*Exercise instructions*:
Reproduce the text of every record below word for word, but leave out the pictures.

*Raw data*:

--- START ---

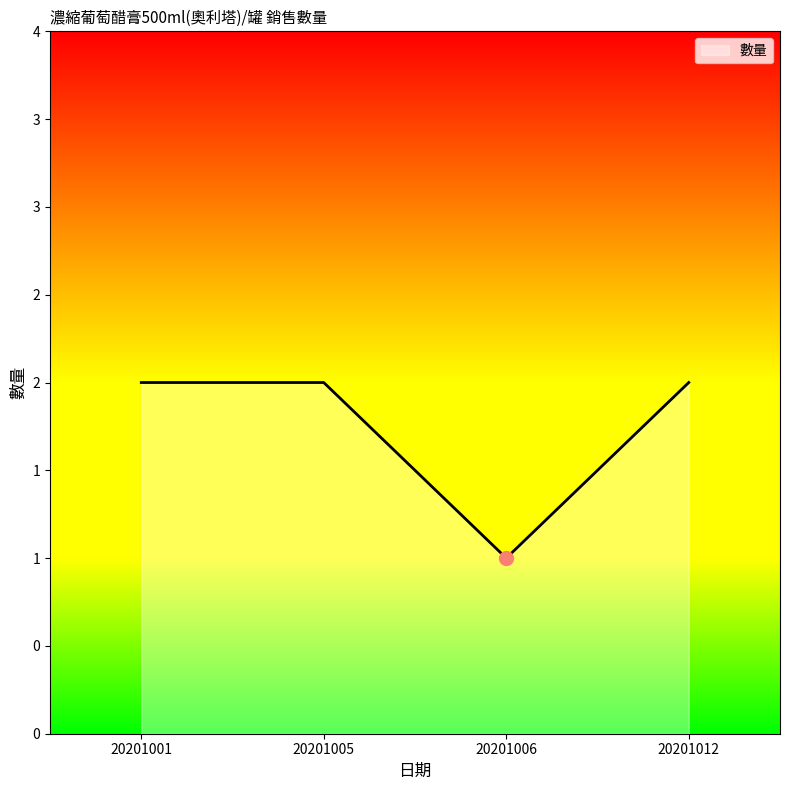

How many points are lower than both their immediate neighbors (excluding endpoints)?

1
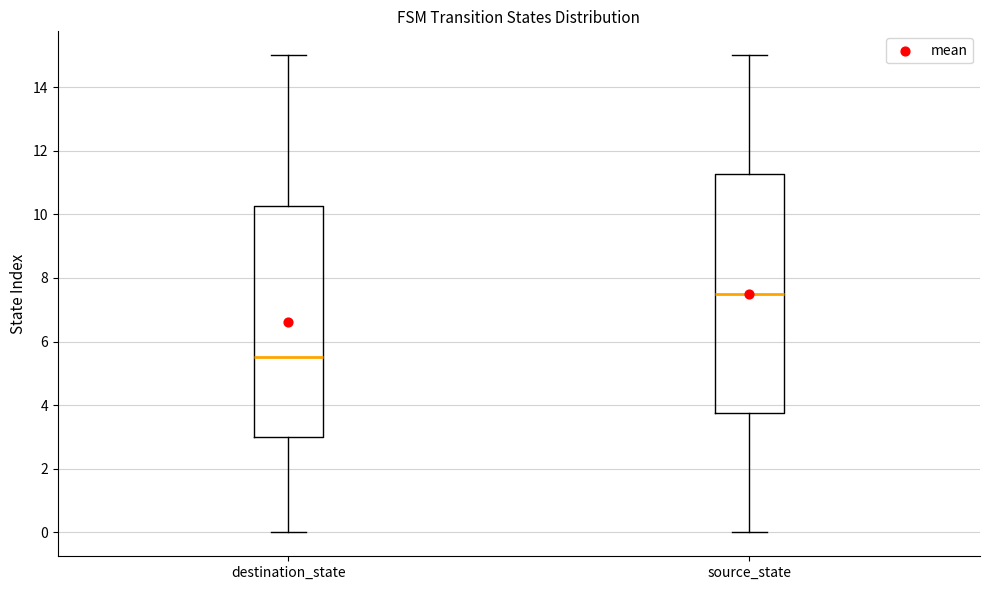

Reading left to right, transcribe this box plot: for each box, give where its median line is, the range the box spans, and where its two whiskers end, as read against the y-axis. The values are not printed on the chart, so give them approximately, as read against the axis.

destination_state: median 5.6, box 3.0 to 10.2, whiskers 0.0 to 15.0
source_state: median 7.6, box 3.8 to 11.2, whiskers 0.0 to 15.0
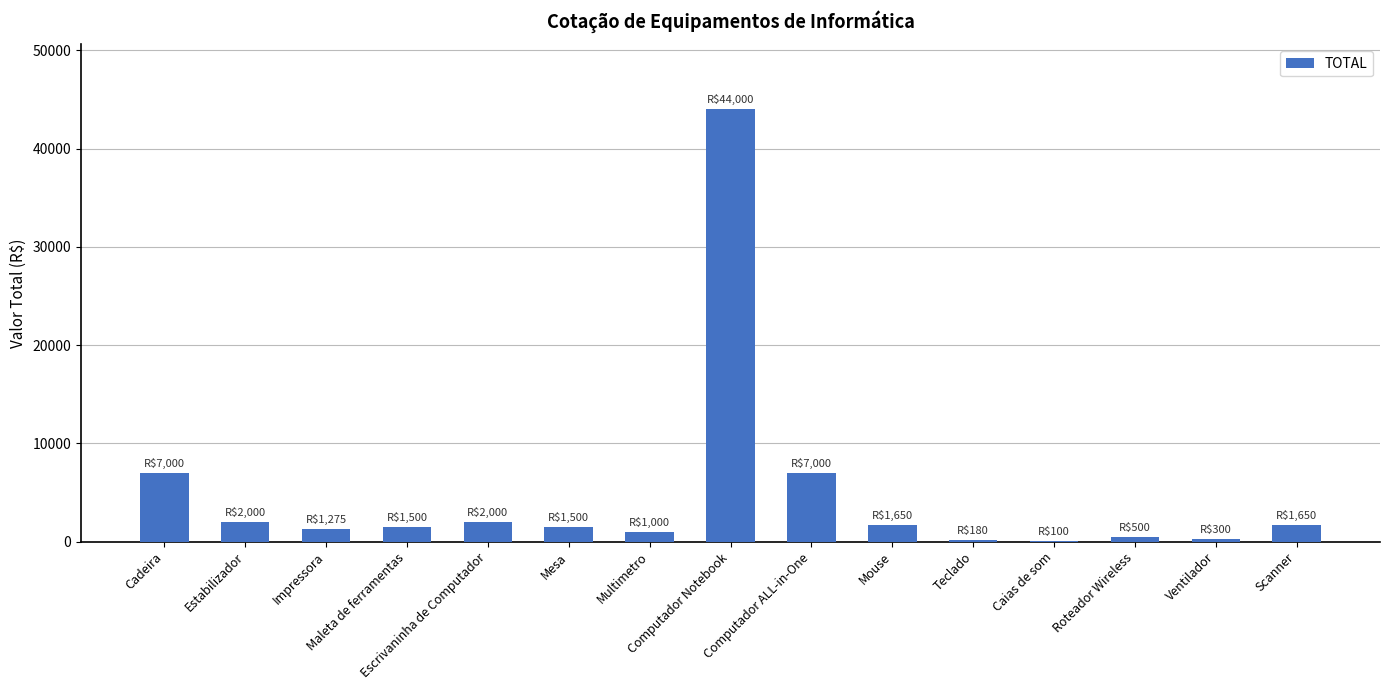

What is the sum of all values?

71655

--- END ---

*Completed exercise*:
How many points are lower than both their immediate neighbors (excluding endpoints)?

1

Reading left to right, transcribe this box plot: for each box, give where its median line is, the range the box spans, and where its two whiskers end, as read against the y-axis. The values are not printed on the chart, so give them approximately, as read against the axis.

destination_state: median 5.6, box 3.0 to 10.2, whiskers 0.0 to 15.0
source_state: median 7.6, box 3.8 to 11.2, whiskers 0.0 to 15.0

What is the sum of all values?

71655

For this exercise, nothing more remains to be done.